* PROBLEM TO SOLVE
Some lines below may hold the string "SQUARE". Count them and give only the total.

* RECORDS TO USE
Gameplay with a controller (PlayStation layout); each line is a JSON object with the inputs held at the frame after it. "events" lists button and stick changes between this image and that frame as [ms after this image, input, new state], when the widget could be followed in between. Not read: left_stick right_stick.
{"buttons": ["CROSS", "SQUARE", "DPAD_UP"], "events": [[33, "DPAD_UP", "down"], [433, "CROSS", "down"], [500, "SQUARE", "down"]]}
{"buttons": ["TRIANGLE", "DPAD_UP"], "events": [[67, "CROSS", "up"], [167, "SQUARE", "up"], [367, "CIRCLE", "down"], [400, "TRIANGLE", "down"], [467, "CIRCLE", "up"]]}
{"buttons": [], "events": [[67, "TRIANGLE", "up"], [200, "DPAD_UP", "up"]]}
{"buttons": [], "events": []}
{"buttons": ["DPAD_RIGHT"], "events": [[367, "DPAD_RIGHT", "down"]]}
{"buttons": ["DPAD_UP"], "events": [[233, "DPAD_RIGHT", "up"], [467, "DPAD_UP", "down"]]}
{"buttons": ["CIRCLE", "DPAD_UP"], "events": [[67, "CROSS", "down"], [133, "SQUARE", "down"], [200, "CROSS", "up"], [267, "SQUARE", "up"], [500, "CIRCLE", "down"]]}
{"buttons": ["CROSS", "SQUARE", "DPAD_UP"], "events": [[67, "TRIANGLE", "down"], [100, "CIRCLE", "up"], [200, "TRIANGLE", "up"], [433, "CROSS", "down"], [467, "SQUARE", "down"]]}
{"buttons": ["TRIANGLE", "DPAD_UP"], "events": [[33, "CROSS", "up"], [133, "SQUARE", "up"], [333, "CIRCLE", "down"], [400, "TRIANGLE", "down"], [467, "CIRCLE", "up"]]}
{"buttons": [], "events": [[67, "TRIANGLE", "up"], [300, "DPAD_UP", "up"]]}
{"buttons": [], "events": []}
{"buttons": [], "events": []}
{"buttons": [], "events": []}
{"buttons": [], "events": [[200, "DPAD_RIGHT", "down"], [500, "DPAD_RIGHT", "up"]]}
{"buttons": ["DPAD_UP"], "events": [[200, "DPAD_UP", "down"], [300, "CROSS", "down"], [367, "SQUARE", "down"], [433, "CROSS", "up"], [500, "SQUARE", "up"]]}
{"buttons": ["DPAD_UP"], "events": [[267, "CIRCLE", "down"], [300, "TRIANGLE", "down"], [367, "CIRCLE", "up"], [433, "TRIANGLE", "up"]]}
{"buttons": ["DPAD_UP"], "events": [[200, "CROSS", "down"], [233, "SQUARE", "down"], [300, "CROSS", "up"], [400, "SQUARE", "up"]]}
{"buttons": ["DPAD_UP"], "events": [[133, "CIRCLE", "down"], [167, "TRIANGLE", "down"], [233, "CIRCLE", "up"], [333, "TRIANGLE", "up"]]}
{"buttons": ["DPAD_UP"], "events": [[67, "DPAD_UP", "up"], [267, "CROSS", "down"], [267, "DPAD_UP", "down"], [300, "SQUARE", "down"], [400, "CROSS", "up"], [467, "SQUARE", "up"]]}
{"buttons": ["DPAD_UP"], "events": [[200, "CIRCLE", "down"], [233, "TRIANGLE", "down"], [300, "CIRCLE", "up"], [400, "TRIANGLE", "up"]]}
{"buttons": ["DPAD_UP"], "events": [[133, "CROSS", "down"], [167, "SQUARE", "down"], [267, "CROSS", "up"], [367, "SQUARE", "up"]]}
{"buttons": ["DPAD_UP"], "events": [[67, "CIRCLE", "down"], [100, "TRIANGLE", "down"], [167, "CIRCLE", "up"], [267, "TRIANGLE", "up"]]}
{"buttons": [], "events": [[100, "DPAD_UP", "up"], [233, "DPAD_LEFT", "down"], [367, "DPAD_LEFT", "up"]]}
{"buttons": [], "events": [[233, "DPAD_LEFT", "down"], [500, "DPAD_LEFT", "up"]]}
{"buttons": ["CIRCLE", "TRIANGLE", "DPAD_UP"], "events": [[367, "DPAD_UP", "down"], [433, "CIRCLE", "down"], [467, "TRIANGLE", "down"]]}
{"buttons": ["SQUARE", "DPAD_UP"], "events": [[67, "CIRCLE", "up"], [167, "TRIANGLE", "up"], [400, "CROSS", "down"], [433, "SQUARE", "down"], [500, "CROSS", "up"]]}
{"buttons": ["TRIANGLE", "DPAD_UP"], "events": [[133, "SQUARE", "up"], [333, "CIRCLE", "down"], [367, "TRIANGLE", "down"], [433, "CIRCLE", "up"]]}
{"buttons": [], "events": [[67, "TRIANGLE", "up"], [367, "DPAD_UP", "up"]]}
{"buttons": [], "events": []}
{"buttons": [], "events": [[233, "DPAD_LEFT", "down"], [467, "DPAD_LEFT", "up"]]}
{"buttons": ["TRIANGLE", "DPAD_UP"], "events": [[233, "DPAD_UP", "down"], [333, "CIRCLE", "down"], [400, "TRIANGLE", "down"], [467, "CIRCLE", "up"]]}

* TASK SOLUTION
11